The Database Systems Seminar


November 5, 2019 (Samuel Conte Distinguished Lecture Series):

Michael Stonebraker, Adjunct Professor of Computer Science, MIT

We Are Often Working on the Wrong Problem (10 misconceptions about what is important)


In the DBMS/Data Systems area, many of us seem to have lost our way.  This talk discusses 10 different problem areas 

in which there is considerable current research.  Then, I present why I believe much of the work is misguided, either 

because our assumptions about these problems are incorrect or because we are not paying attention to real users.  

Topics considered include machine learning (deep and conventional) , public blockchain, data warehouses, schema 

evolution and the cloud.


October 29, 2019 (Samuel Conte Distinguished Lecture Series):

Raghu Ramakrishnan, CTO for Data and Technical Fellow at Microsoft

Data in the Cloud


The cloud has forced a rethinking of database architectures.  Does this offer an opportunity to address the siloed nature of data management systems?  The question is especially important given the rise of machine learning and data governance. In this talk, I'll discuss these issues through the lens of the Microsoft data journey, both internal and external.


October 25, 2019: 

Cyrus Shahabi, Professor and Chair, Department of Computer Science, Univ. of Southern California

Transportation Data, Applications & Research for Smart Cities


In this talk, I first introduce the Integrated Media Systems Center (IMSC), a data science research center at USC 

that focuses in data-driven solutions for real-world applications. IMSC is motivated by the need to address 

fundamental Data Science problems related to applications with major societal impact. Towards this end, I delve into

 one specific application domain, Transportation, and discuss the design and development of a large-scale 

transportation data platform and its application to address real world problems in Smart Cities.  I will then continue 

covering some of our fundamental research in this area, in particular: 1) traffic forecasting and 2) ride matching. 


February 27, 2019:

Spyros Blanas, Professor, Department of Computer Science and Engineering, Ohio State University

Scaling Database Systems to High-performance Computers 


We are witnessing the increasing use of warehouse-scale computers to analyze massive datasets quickly. This poses 

two challenges for database systems. The first challenge is interoperability with established analytics libraries and 

tools. Massive datasets often consist of images (arrays) in file formats like FITS and HDF5. We will first present 

ArrayBridge, an open-source I/O library that allows SciDB, TensorFlow and HDF5-based programs to co-exist in a 

pipeline without converting between file formats. The second challenge is scalability, as warehouse-scale computers 

expose communication bottlenecks in foundational data processing operations. We will present GRASP, a parallel 

aggregation algorithm for high-cardinality aggregation that avoids unscalable all-to-all communication and leverages 

similarity to complete the aggregation faster than repartitioning. Finally, we will present an RDMA-aware data 

shuffling algorithm that transmits data up to 4X faster than MPI. We conclude by highlighting additional challenges 

that need to be overcome to scale database systems to massive computers.


December 3, 2018: 

Semih Salihoglu, Professor, Department of Computer Science, University of Waterloo

How can (worst-case optimal) joins be so interesting?

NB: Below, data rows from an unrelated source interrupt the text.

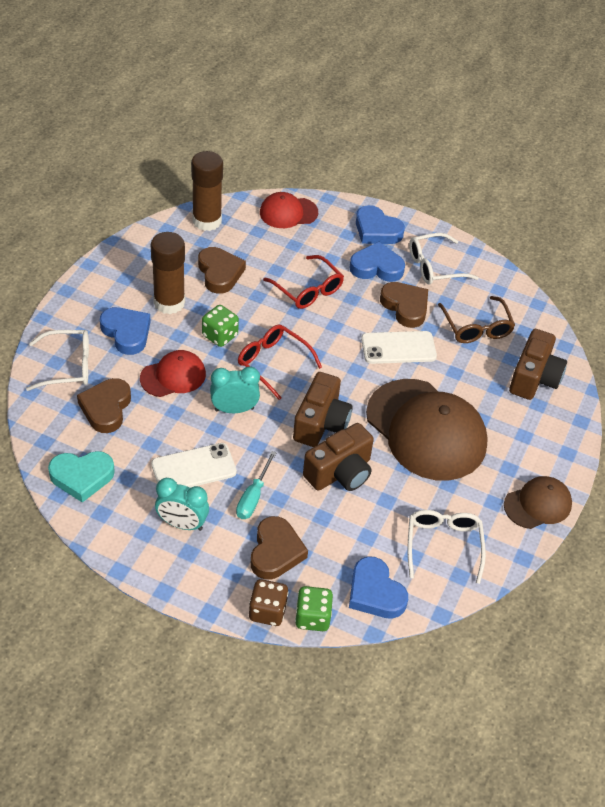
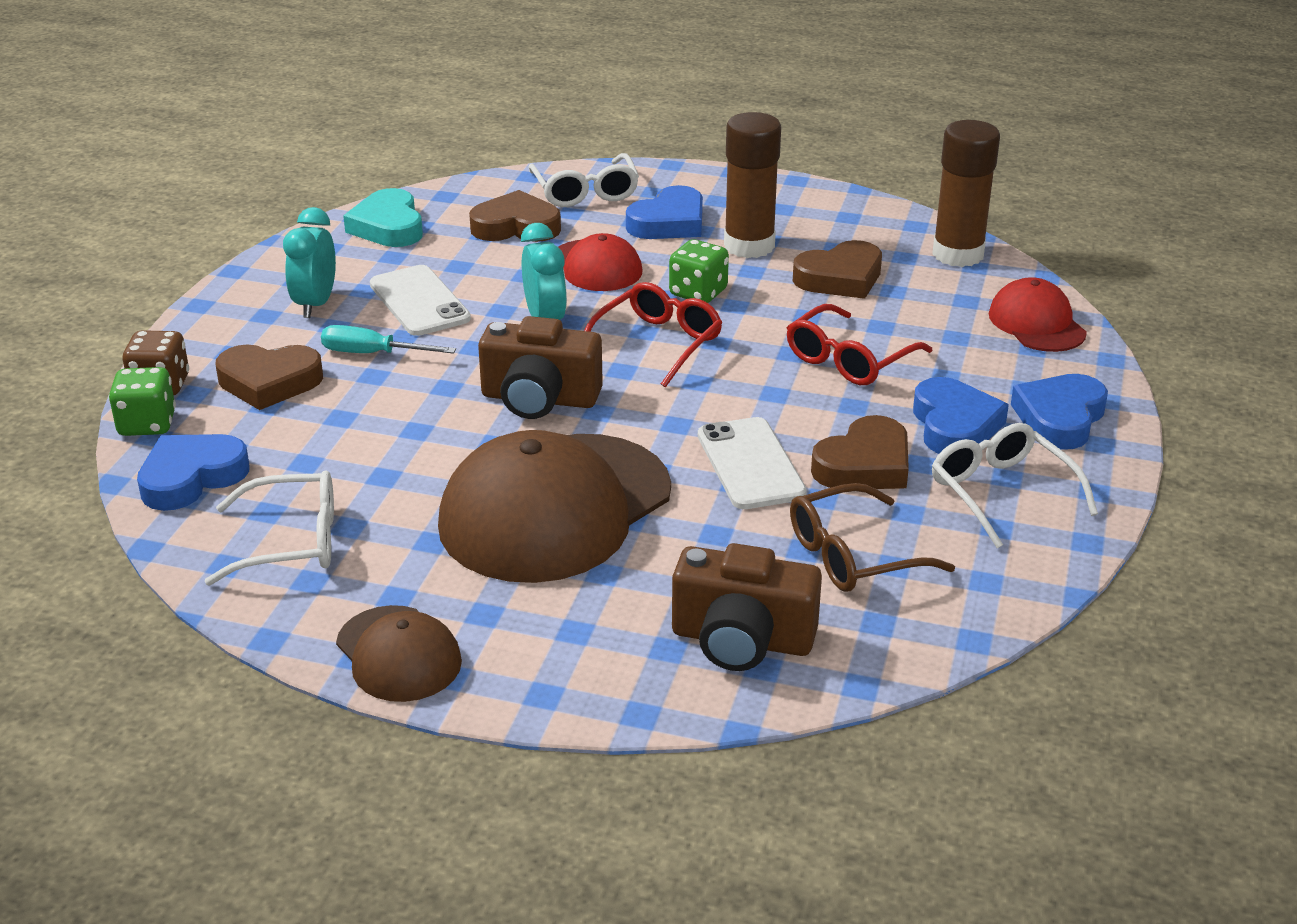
camera: 85 degrees right, 15 degrees down
brown camera [303,423,374,491] -> none

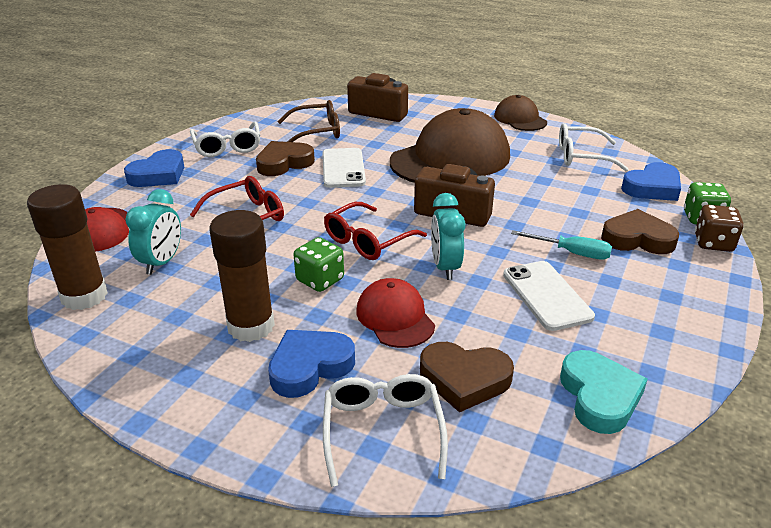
camera: 170 degrees left, 0 degrees up
turquoise clock [283,207,336,318] -> turquoise clock moved to [125,189,181,275]
brown heart [793,240,882,299] -> none
blue heart [913,377,1009,454] -> none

Worst-case optimality is perhaps the weakest notion of optimality for algorithms. A recent surprising theoretical 

development in databases has been the realization that the traditional join algorithms, which are based on binary 

joins, are not even worst-case optimal. Upon this realization, several surprisingly simple join algorithms have been 

developed that are provably worst-case optimal. Unlike traditional algorithms, which join subsets of tables at a time, 

worst-case join algorithms perform the join one attribute (or column) at a time. This talk gives an overview of 

several lines of work that my colleagues and I have been doing on worst-case join algorithms focusing on their 

application to subgraph queries. I will cover work from both distributed and serial settings. In the distributed 

setting, worst-case optimality is a yard-stick for two costs of an algorithm: (i) the load, i.e., amount of data per 

machine; and (ii) the total communication. Both load and communication complexity are at a trade-off with number 

of rounds an algorithm runs. I will describe how to achieve worst-case optimality in total communication and the 

performance of this algorithm on subgraph queries. It is an open theoretical problem to design constant-round 

algorithms with worst-case optimal load. In the serial setting, I will describe the optimizer of a prototype graph 

database called Graphflow that we are building at University of Waterloo. Graphflow's optimizer for subgraph queries 

mixes worst-case optimal join-style column-at-a-time processing seamlessly with traditional binary joins.